By subsidizing coverage, establishing insurance exchanges, and making insurance available to people with preexisting conditions, the ACA’s reforms changed market conditions in ways that insurers had difficulty predicting, at least initially. In 2014, the ACA’s reinsurance program offset much of insurers’ underestimated medical claims in the individual market. Also, despite overall losses in the individual market, the insurance industry as a whole earned modest operating profits (in addition to profits from investments).
Only some insurers fared especially poorly. One-quarter of insurers underestimated medical claims in the individual market to a much greater extent than the rest. A fifth of insurers in the individual market substantially improved their financial performance between 2013 and 2014.
All well-functioning markets have winners and losers, so it should be no surprise that some health insurers failed to succeed in the ACA’s reformed market, especially during the first year.

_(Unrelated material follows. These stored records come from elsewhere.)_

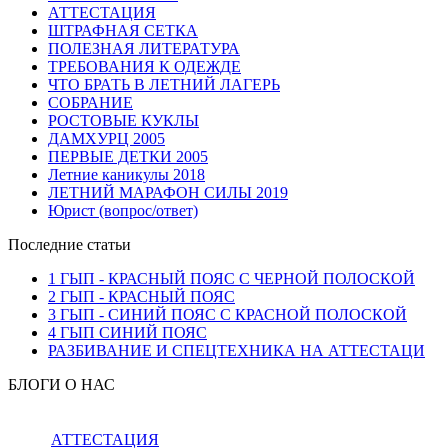
АТТЕСТАЦИЯ
ШТРАФНАЯ СЕТКА
ПОЛЕЗНАЯ ЛИТЕРАТУРА
ТРЕБОВАНИЯ К ОДЕЖДЕ
ЧТО БРАТЬ В ЛЕТНИЙ ЛАГЕРЬ
СОБРАНИЕ
РОСТОВЫЕ КУКЛЫ
ДАМХУРЦ 2005
ПЕРВЫЕ ДЕТКИ 2005
Летние каникулы 2018
ЛЕТНИЙ МАРАФОН СИЛЫ 2019
Юрист (вопрос/ответ)
Последние статьи
1 ГЫП - КРАСНЫЙ ПОЯС С ЧЕРНОЙ ПОЛОСКОЙ
2 ГЫП - КРАСНЫЙ ПОЯС
3 ГЫП - СИНИЙ ПОЯС С КРАСНОЙ ПОЛОСКОЙ
4 ГЫП СИНИЙ ПОЯС
РАЗБИВАНИЕ И СПЕЦТЕХНИКА НА АТТЕСТАЦИ
БЛОГИ О НАС
АТТЕСТАЦИЯ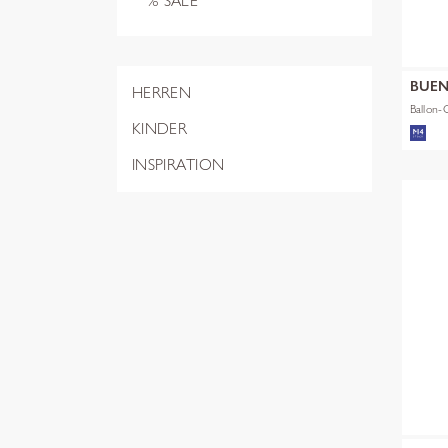
% SALE
BUEN
HERREN
Ballon-
KINDER
INSPIRATION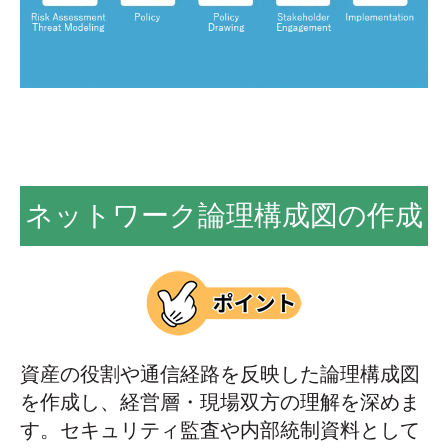
ネットワーク論理構成図の作成
資産の役割や通信経路を反映した論理構成図
を作成し、経営層・現場双方の理解を深めま
す。セキュリティ監査や内部統制資料として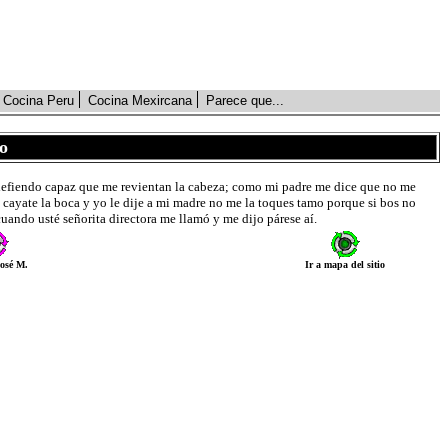
Cocina Peru
Cocina Mexircana
Parece que...
o
me defiendo capaz que me revientan la cabeza; como mi padre me dice que no me
o cayate la boca y yo le dije a mi madre no me la toques tamo porque si bos no
cuando usté señorita directora me llamó y me dijo párese aí.
José M.
Ir a mapa del sitio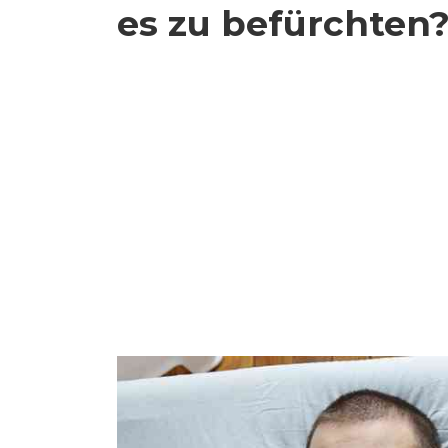
es zu befürchten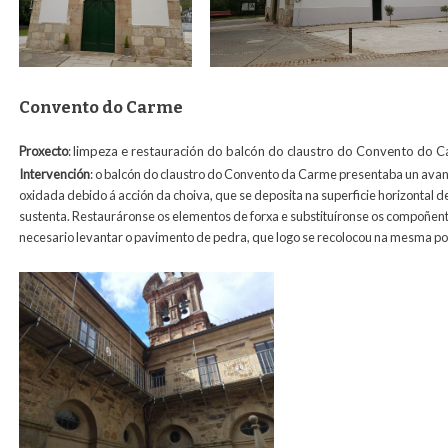
Convento do Carme
Proxecto
:
limpeza e restauración do balcón do claustro do Convento do 
Intervención
:
o balcón do claustro do Convento da Carme presentaba un avanz
oxidada debido á acción da choiva, que se deposita na superficie horizontal de
sustenta. Restauráronse os elementos de forxa e substituíronse os compoñente
necesario levantar o pavimento de pedra, que logo se recolocou na mesma po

As insurers gain greater experience with these new conditions, it can be expected that their actuarial precision will improve and that large differences in financial performance will diminish. Moreover, additional market stabilization can be expected as more previously insured people move out of grandfathered and transitional plans and into ACA-compliant coverage.
However, improved financial performance will require increased premiums, especially as the ACA’s reinsurance component phases out, starting in 2017. This reinsurance has played a crucial role in helping insurers transition. Because this has taken longer than initially expected, policymakers should consider extending the ACA’s reinsurance program until the reformed market has matured.